1. VRRP Group: The two HAProxy VMs, both running Keepalived, form a VRRP (Virtual Router Redundancy Protocol) group. This group is identified by a unique virtual_router_id.

2. Master and Backup: Within the VRRP group, one server is elected as the MASTER and the other as the BACKUP. This election is based on the priority value in the Keepalived configuration. The server with the higher priority becomes the MASTER.

3. ARP Announcements: The MASTER server sends out ARP (Address Resolution Protocol) announcements to the network. These announcements tell the network switch to associate the virtual IP address with the MASTER server's MAC address.

4. Network Switch: The network switch updates its MAC address table, and all traffic destined for the virtual IP is sent to the MASTER HAProxy VM.

5. Health Checks: The MASTER and BACKUP servers constantly communicate with each other.
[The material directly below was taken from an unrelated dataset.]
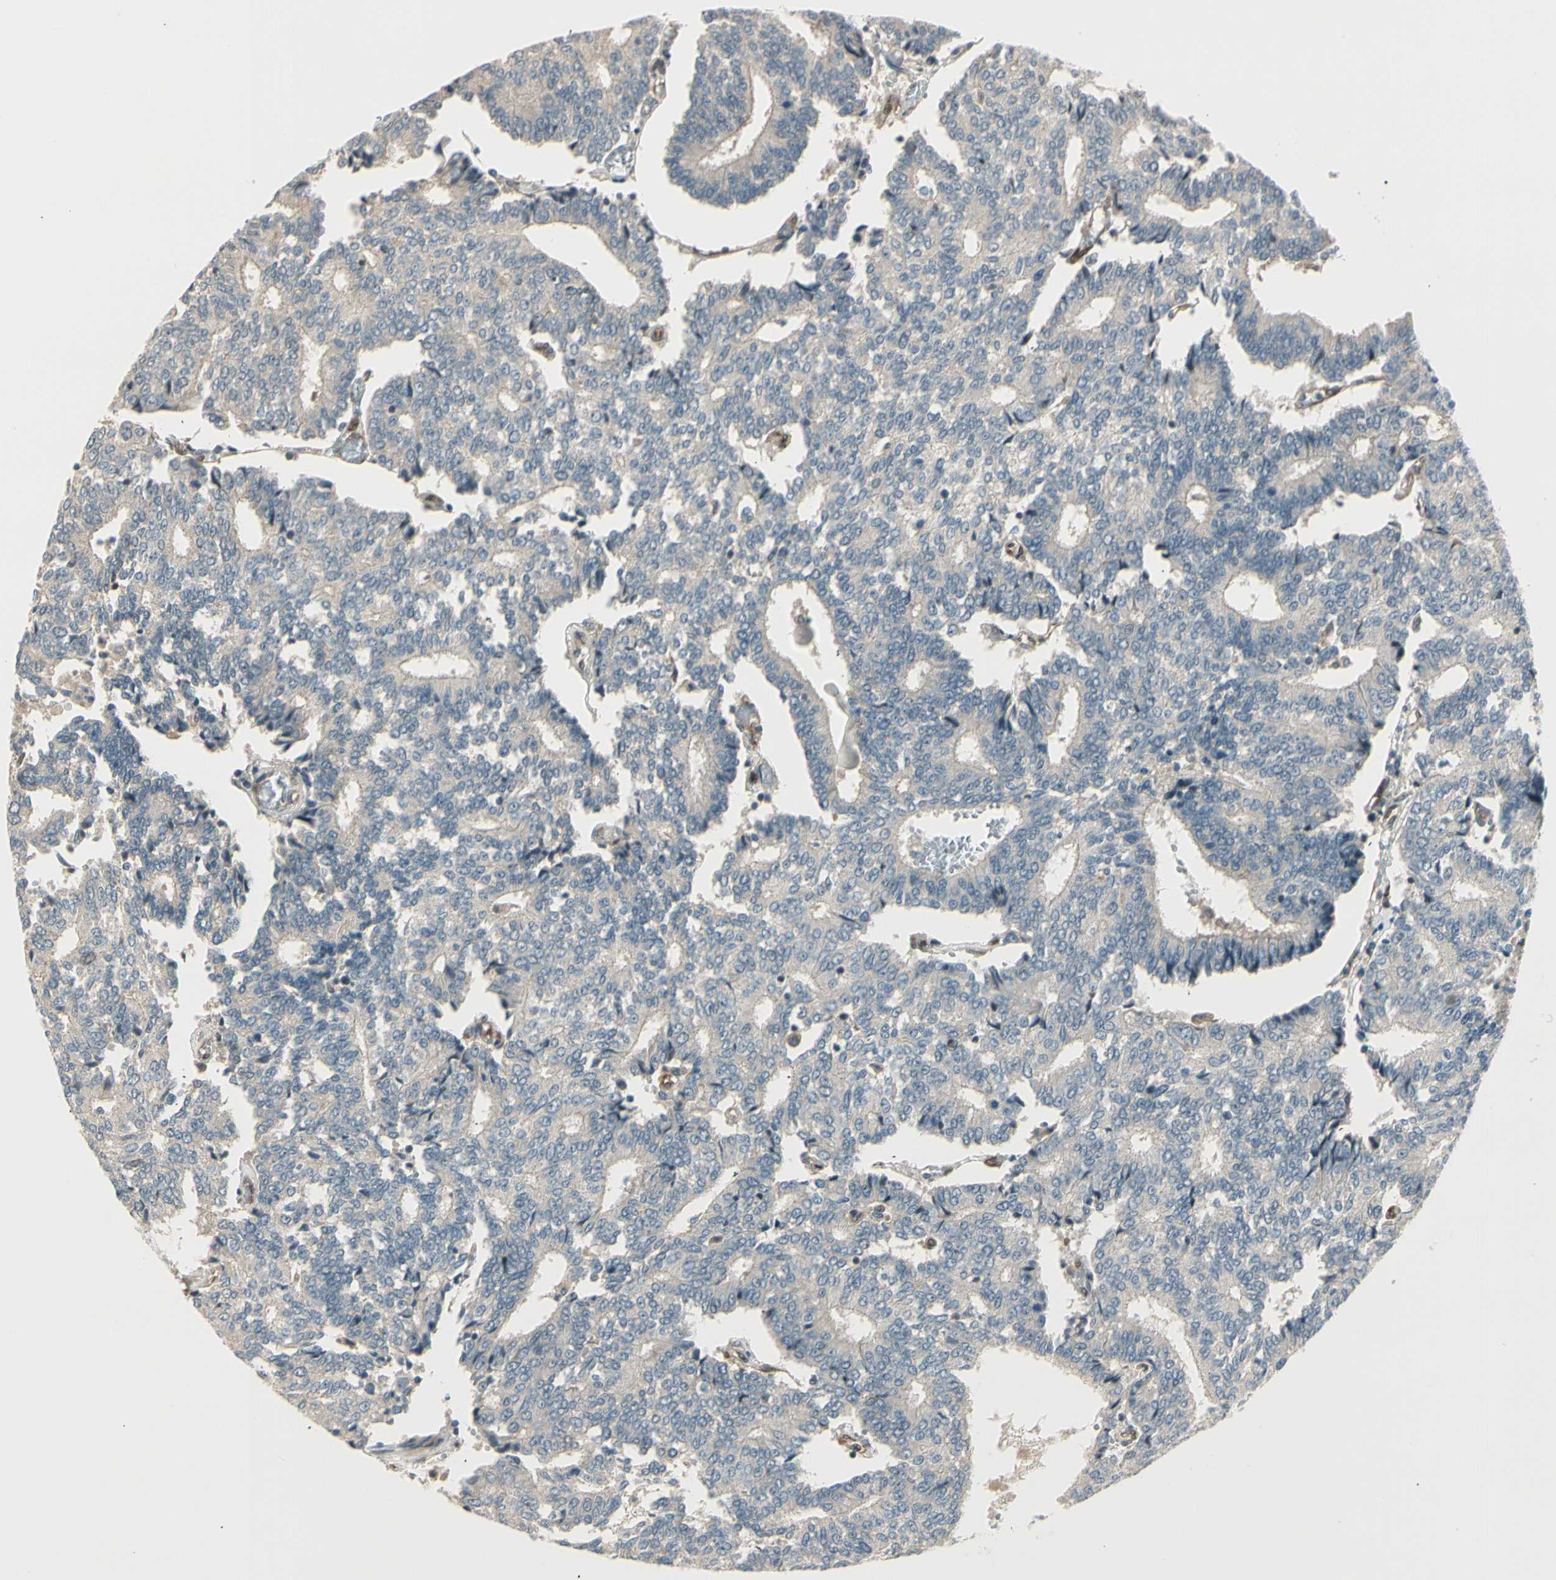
{"staining": {"intensity": "weak", "quantity": "<25%", "location": "cytoplasmic/membranous"}, "tissue": "prostate cancer", "cell_type": "Tumor cells", "image_type": "cancer", "snomed": [{"axis": "morphology", "description": "Adenocarcinoma, High grade"}, {"axis": "topography", "description": "Prostate"}], "caption": "Protein analysis of high-grade adenocarcinoma (prostate) displays no significant positivity in tumor cells. (DAB (3,3'-diaminobenzidine) IHC, high magnification).", "gene": "SVBP", "patient": {"sex": "male", "age": 55}}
The BACKUP server listens for advertisements from the MASTER.

6. Failover: If the BACKUP server stops hearing from the MASTER, it assumes the MASTER is down.

7. Taking Over: The BACKUP server transitions to the MASTER state and sends out its own ARP announcements, claiming the virtual IP.

8. Switch Update: The network switch updates its MAC address table again, and all traffic for the virtual IP is sent to the new MASTER.

This entire process happens automatically and very quickly, ensuring a seamless failover from the perspective of the clients accessing the Kubernetes API.